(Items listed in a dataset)
-------------------------
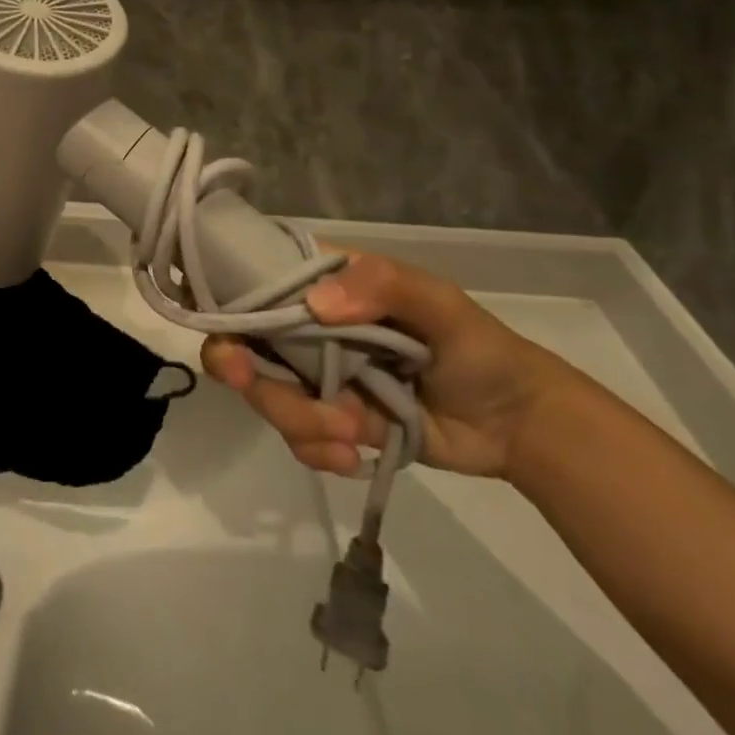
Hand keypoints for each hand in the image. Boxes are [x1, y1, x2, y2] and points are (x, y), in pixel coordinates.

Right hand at [202, 250, 578, 478]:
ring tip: (353, 435)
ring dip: (297, 419)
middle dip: (243, 370)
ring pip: (265, 394)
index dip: (223, 296)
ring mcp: (314, 375)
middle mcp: (306, 325)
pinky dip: (317, 450)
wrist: (516, 424)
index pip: (252, 277)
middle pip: (243, 342)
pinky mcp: (329, 421)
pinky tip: (355, 457)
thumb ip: (381, 286)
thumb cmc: (476, 346)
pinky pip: (297, 437)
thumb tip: (315, 306)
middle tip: (250, 383)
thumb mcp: (437, 302)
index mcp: (321, 283)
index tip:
-------------------------
* **What is expected**
Set every entry down again word for word, but not the pictures.

* **Task answer**
Hand keypoints for each hand in the image. Boxes are [x1, y1, x2, y2] and points are (x, y), in pixel coordinates.

Right hand at [202, 250, 578, 478]:
ring tip: (353, 435)
ring dip: (297, 419)
middle dip: (243, 370)
ring pip: (265, 394)
index dip: (223, 296)
ring mcp: (314, 375)
middle mcp: (306, 325)
pinky dip: (317, 450)
wrist: (516, 424)
index pip: (252, 277)
middle pip: (243, 342)
pinky mcp: (329, 421)
pinky tip: (355, 457)
thumb ip: (381, 286)
thumb cmc: (476, 346)
pinky pip: (297, 437)
thumb tip: (315, 306)
middle tip: (250, 383)
thumb mcp: (437, 302)
index mcp: (321, 283)
index tip:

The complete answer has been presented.